I think you're seeing the 7 and assuming that there's 7 digits from 1 to 7... but you're forgetting 0.

In this scenario, the closest multiple of 8 (without going over) is 96.

 

use your binary chart

3rd oct
The numbers line up in my text box but not when i publish it so sorry for the binary chart not displaying correctly
128 64 32 16 8 4 2 1
1 1 1 1 1 0 0 0

look whats above your last 1 of the subnet mask

or 256-248=8

not 255 as boson 0 is a value

Jumps would be
0-7
8-15
16-23
24-31
32-39
40-47
48-55
56-63
64-71
72-79
80-87
88-95
96-103
104-111
and so on

 

If you make a chart like this:-

128 64 32 16 8 4 2 1 0

This can help you when working out the whole subnet

so say the IP and subnetmask is 192.168.1.0/24 or 255.255.255.0

You have 1 IP address and you have 4 networks with the subnet mask given we can only have 1 network so you need to steal some bits and make the subnetmask into 255.255.255.192 which /26 this will give us the 4 networks.

so to work out the subnet (if you do this a few times it will start to sink in). You need to steal some bits from one side and give to the other so if you use your binary chart you have the IP

192.168.1.0 = 11000000.10101000.00000001.00000000
255.255.255.192 = 11111111.11111111.11111111.11000000 (the two ones in the final octect are the subnet leaving 6 bits which is 62

so using the chart that gives us 62 hosts and 4 networks.

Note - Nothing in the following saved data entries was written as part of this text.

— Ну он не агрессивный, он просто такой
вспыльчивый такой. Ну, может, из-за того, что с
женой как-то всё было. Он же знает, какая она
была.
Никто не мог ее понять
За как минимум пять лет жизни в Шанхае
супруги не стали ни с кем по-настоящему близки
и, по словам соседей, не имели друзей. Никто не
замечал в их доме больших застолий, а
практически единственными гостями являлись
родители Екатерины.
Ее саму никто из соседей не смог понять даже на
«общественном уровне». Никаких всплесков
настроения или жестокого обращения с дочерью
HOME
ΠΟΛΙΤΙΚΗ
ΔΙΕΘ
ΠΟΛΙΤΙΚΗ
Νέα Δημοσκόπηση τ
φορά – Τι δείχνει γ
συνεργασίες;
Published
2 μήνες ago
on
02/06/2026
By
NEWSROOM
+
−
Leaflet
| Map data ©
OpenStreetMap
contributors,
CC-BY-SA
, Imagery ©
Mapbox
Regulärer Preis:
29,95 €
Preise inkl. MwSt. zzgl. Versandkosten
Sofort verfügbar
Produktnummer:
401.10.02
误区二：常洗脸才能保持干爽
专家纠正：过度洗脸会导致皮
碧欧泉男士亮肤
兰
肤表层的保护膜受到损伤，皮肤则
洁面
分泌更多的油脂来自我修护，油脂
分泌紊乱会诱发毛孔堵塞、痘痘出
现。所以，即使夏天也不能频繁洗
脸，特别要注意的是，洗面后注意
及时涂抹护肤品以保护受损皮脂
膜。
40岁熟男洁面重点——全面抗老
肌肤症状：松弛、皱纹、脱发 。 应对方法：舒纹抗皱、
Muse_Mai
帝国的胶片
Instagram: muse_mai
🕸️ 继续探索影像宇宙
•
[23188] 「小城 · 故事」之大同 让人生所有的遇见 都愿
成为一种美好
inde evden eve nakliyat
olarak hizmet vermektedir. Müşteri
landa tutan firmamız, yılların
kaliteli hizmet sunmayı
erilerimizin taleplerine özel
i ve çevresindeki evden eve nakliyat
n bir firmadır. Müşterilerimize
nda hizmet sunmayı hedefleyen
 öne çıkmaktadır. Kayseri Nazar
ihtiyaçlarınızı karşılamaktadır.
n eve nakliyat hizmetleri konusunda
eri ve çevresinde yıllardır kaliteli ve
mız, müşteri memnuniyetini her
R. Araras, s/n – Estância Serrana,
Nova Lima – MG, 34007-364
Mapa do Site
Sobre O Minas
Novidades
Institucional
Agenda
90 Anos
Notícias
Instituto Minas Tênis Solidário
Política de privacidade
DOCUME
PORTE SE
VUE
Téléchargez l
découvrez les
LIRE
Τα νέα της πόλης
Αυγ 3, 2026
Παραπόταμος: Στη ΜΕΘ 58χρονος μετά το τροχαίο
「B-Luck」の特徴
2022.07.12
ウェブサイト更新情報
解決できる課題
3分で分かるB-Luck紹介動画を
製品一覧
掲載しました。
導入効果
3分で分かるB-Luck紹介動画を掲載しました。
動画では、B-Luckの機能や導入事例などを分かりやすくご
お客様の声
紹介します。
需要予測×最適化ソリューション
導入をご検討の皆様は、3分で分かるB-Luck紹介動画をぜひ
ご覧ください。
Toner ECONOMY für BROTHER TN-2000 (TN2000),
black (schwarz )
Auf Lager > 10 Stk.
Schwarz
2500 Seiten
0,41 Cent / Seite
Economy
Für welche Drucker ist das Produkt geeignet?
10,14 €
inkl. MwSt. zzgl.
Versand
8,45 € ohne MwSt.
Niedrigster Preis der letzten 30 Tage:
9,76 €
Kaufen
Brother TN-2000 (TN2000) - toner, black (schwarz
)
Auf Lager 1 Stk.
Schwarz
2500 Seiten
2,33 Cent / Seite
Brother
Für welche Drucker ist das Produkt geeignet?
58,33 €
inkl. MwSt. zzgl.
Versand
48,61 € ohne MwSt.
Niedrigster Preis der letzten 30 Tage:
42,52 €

Hopefully that makes a bit of sense subnetting is a bit confusing when you first start to do, I'm still not good at it yet.

 

This

Looks to me as well that you're looking at the 3 zeros at the end of 11111000 and seeing 7 different combinations rather than eight.

000
001
010
011
100
101
110
111

I suppose you could always take the subnet mask binary number 11111000 convert it to decimal 248, then subtract 248 from 256, this will give you the correct number of intervals in the octect.